─── SUPPLIED TEXT ───

Then if your figures are correct you will have around 100k left as a couple. You could put it towards something small with a small mortgage if you are able to get one between you or use it to offer some rent up front to secure a rental - with or without your husband.

I hope your husband no longer works for himself and is now PAYE.
You need to look for a job.

This must be a massive shock but you can sort it. You need to consider what happened and whether you still want to be with your husband or not.

Kelticgold · 18/09/2025 10:32

Hardhaton1 · 18/09/2025 10:18

I wouldn’t worry about it. I’m owed £25,000 via a business. Who owes HMRC £915,000.
Absolutely nothing has happened to him. He is living his life. And has set up a new business and started again

I want to scream. Similar happened to my parents, nothing happened to the “businessman”. Disgusting behaviour.

UndecidedHouse · 18/09/2025 10:32

Oh crikey, you need the truth of how bad this is first and then a financial advisor. If it’s a limited company and you are not named on there but are his wife, im guessing you are still liable? You might need some legal advice here. Really worrying for you op. One things for sure, once this is all sorted, you need to divorce. You cannot trust him going forwards.

whitewineandsun · 18/09/2025 10:32

Shitsinthepost77 · 18/09/2025 10:30

The thought of being on my own terrifies me. I also doubt i could trust another man....

Doesn't it terrify you to stay with a man who lies and defrauds (by that I mean not paying tax for years) at will? Because I would hate that.

SweetnsourNZ · 18/09/2025 10:33

Enrichetta · 18/09/2025 10:12

This.

This marriage is dead in the water. There is no way of coming back from this, and leopards never change their spots.

Unfortunately your are right. Seems funny that they have so much debt, but not much mortgage to as the house equity would have been a good way of sorting this. She needs to see a lawyer ASAP and be prepared for a few more shocks I think. Hope I'm wrong though.

─── SUPPLIED RECORDS ───

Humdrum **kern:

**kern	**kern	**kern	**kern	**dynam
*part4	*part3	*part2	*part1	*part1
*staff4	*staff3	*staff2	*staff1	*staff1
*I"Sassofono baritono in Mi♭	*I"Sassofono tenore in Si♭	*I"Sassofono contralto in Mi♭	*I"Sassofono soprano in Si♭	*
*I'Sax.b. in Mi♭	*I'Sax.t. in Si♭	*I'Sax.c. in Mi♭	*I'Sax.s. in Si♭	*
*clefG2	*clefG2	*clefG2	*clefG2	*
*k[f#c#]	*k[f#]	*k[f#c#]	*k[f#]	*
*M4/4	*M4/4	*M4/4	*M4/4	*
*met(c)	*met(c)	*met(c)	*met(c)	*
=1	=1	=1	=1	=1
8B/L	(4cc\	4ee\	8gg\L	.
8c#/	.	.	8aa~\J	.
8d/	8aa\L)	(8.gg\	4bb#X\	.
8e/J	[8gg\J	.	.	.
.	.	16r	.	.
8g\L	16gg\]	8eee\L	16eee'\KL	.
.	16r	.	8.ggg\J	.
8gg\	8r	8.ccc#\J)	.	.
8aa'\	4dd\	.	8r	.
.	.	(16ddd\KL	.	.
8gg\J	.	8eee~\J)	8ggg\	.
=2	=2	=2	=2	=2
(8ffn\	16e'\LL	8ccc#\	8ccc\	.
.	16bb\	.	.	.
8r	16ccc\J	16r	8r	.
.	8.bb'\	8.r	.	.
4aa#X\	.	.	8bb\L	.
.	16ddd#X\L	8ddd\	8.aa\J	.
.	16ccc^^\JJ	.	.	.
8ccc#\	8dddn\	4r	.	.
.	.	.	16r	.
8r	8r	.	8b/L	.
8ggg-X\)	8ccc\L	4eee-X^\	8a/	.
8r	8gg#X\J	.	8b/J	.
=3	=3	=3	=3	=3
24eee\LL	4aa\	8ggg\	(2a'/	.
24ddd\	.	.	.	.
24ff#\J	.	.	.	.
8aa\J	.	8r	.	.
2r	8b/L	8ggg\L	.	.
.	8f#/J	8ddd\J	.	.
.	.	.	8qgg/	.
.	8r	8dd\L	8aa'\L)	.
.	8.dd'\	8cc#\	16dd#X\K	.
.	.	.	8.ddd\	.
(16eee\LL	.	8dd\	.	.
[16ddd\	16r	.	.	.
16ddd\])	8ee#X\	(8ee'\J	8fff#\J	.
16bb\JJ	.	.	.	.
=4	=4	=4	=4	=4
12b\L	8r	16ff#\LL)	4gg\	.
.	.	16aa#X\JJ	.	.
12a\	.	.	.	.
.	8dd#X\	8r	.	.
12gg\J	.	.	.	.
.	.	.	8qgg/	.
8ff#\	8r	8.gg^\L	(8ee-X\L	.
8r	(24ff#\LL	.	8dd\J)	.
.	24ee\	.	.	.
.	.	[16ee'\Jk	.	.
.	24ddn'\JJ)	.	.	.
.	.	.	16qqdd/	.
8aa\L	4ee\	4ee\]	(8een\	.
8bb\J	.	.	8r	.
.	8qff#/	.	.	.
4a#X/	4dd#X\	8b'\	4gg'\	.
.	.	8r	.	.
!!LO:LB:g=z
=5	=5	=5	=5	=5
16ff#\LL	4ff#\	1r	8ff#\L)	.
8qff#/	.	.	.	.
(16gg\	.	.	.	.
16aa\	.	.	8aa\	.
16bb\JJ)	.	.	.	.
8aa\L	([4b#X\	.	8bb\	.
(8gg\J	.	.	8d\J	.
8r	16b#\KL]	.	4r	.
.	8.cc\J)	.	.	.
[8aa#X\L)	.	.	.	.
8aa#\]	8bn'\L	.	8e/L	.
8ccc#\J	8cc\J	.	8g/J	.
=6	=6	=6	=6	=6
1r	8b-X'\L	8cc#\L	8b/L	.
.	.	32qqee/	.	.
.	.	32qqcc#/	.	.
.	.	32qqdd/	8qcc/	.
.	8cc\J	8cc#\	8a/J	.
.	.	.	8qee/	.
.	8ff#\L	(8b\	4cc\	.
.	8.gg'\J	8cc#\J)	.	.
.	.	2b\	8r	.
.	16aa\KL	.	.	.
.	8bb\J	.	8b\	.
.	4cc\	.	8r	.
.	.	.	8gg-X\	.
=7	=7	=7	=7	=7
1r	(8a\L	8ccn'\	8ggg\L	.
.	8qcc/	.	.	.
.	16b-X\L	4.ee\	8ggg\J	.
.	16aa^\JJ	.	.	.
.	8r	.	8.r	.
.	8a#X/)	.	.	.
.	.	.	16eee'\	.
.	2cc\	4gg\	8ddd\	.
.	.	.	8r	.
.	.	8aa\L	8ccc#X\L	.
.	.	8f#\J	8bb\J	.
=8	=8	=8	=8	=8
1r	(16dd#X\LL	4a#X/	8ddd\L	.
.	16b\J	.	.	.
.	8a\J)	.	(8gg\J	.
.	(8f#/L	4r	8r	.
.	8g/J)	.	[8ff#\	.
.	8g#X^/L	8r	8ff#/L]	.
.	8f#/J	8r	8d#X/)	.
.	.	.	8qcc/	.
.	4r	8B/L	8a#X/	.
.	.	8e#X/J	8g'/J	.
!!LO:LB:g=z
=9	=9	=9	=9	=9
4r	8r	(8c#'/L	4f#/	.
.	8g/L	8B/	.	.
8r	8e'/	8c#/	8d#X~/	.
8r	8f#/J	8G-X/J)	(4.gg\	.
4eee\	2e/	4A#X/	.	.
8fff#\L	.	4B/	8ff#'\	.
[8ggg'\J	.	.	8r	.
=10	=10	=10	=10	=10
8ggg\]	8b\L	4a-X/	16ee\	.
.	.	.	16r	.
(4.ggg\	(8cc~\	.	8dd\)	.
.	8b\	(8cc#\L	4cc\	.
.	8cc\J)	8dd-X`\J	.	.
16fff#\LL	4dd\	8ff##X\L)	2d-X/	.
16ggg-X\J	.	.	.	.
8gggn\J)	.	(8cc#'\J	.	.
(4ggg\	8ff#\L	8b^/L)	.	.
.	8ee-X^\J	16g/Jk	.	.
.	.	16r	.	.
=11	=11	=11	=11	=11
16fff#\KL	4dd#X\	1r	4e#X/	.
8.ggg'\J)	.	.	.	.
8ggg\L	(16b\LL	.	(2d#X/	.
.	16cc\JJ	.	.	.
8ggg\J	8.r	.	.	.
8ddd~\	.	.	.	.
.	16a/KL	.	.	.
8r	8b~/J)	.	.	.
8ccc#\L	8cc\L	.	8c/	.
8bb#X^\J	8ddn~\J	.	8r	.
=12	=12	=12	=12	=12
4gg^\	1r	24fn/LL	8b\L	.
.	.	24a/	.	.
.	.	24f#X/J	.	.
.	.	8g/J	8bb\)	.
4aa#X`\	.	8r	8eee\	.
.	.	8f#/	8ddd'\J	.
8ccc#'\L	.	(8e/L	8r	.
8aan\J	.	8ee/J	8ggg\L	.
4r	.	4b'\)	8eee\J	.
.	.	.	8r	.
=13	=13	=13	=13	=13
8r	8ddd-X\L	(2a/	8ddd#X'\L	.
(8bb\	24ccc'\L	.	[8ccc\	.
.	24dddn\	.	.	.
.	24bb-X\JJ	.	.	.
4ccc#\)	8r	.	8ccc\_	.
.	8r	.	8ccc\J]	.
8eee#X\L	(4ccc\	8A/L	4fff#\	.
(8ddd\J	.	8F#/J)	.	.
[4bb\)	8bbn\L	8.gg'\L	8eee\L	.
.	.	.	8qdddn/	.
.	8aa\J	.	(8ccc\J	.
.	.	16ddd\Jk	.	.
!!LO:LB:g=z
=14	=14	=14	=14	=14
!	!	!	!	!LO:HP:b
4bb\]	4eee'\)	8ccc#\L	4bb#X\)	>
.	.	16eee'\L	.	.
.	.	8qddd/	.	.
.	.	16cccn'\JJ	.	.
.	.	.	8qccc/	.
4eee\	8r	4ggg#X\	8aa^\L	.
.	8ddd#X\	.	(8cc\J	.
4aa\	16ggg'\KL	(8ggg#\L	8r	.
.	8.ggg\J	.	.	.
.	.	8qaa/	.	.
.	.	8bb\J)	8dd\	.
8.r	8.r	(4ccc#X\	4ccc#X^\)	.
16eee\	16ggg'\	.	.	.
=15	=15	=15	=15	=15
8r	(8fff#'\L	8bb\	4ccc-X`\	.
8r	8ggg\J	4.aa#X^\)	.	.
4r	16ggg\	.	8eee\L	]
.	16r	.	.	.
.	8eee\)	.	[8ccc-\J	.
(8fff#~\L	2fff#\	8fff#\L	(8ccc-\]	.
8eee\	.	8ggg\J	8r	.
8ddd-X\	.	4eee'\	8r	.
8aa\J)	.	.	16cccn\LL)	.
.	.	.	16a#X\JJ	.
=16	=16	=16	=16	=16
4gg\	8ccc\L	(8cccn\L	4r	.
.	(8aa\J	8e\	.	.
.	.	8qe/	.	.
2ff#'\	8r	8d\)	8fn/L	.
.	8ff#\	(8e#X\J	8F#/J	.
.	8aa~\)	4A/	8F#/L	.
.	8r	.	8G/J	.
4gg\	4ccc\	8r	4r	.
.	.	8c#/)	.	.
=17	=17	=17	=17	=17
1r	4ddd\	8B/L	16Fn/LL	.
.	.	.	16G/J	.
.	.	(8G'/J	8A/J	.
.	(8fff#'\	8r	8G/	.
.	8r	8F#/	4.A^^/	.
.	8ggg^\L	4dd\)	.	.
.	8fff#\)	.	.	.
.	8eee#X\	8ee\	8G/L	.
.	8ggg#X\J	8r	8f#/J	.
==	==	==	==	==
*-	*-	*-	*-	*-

───

> **EXERCISES TO COMPLETE**:
[1] Answer these from the forum thread about the husband's unpaid tax:
(a) How much does Hardhaton1 say they are owed via a business?
(b) How much does that business owe HMRC?
(c) According to SweetnsourNZ, whom does she need to see ASAP?
[2] Please recast the paragraph in the forum thread about the husband's unpaid tax that begins "Oh crikey, you need the truth" as a short bulleted list, keeping its main points.
[3] Extend the forum thread about the husband's unpaid tax with a few more posts that pick up after its final sentence.

> **ANSWERS GIVEN**:
[1]
(a) £25,000
(b) £915,000
(c) A lawyer

[2]
- First find out the truth of how bad this is, then get a financial advisor.
- If it's a limited company and she isn't named on it but is his wife, the poster guesses she may still be liable.
- She may need legal advice.
- Once it's sorted, she needs to divorce, because she cannot trust him going forwards.

[3]
Millionsofmonkeys · 18/09/2025 10:34

It sounds like the two if you have been living some kind of fantasy life where he is the Big I Am and boasts about how his wife doesn't need to work, has watches worth several thousand, and a hefty trust fund for the son....and it was a house of cards.

I feel differently in that your son should never have had 30 or 40k in a trust fund if your family couldn't afford it. Obviously paying taxes should have been prioritised over the illusion of being this wealthy.

If you do want to work (and I think you should), you should probably start by volunteering in a charity shop so you can put something on your CV. I think you should sell the watch, and any other signs of wealth that you simply can't afford (what cars do you drive, for example?) and accept that your lifestyle has been achieved by fraud.

Whether you divorce DH or not - you will have to get used to a much more modest lifestyle.

potato08 · 18/09/2025 10:35

Shitsinthepost77 · 18/09/2025 10:30

The thought of being on my own terrifies me. I also doubt i could trust another man....

You should be more terrified of staying with a man who has lied and stolen

Pricelessadvice · 18/09/2025 10:35

The thought of being with such a dishonest liar surely must be worse than the thought of being single??

Cosyblankets · 18/09/2025 10:36

Is your name even on the house?

tramtracks · 18/09/2025 10:36

Leave him - extricate yourself. He needs to apply for bankruptcy really and start again.

Groovee · 18/09/2025 10:36

The lying and manipulation keeps continuing. Can you really stay with a man who you can probably never trust again?

Millionsofmonkeys · 18/09/2025 10:37

Pricelessadvice · 18/09/2025 10:35

The thought of being with such a dishonest liar surely must be worse than the thought of being single??

Don't you think he was part of a fantasy that they both concocted? She has no need to work, he is the provider? I can see how that puts immense pressure on him. Which does not defend resorting to tax fraud to maintain the illusion of course.

OtherCoraline · 18/09/2025 10:38

I’d be going to a specialist lawyer in these kinds of situations to see if you’d be liable for anything. Then I’d leave him asap. You can find love again if you want to, I absolutely promise. He’s ruined your sons future and that would be unforgivable for me.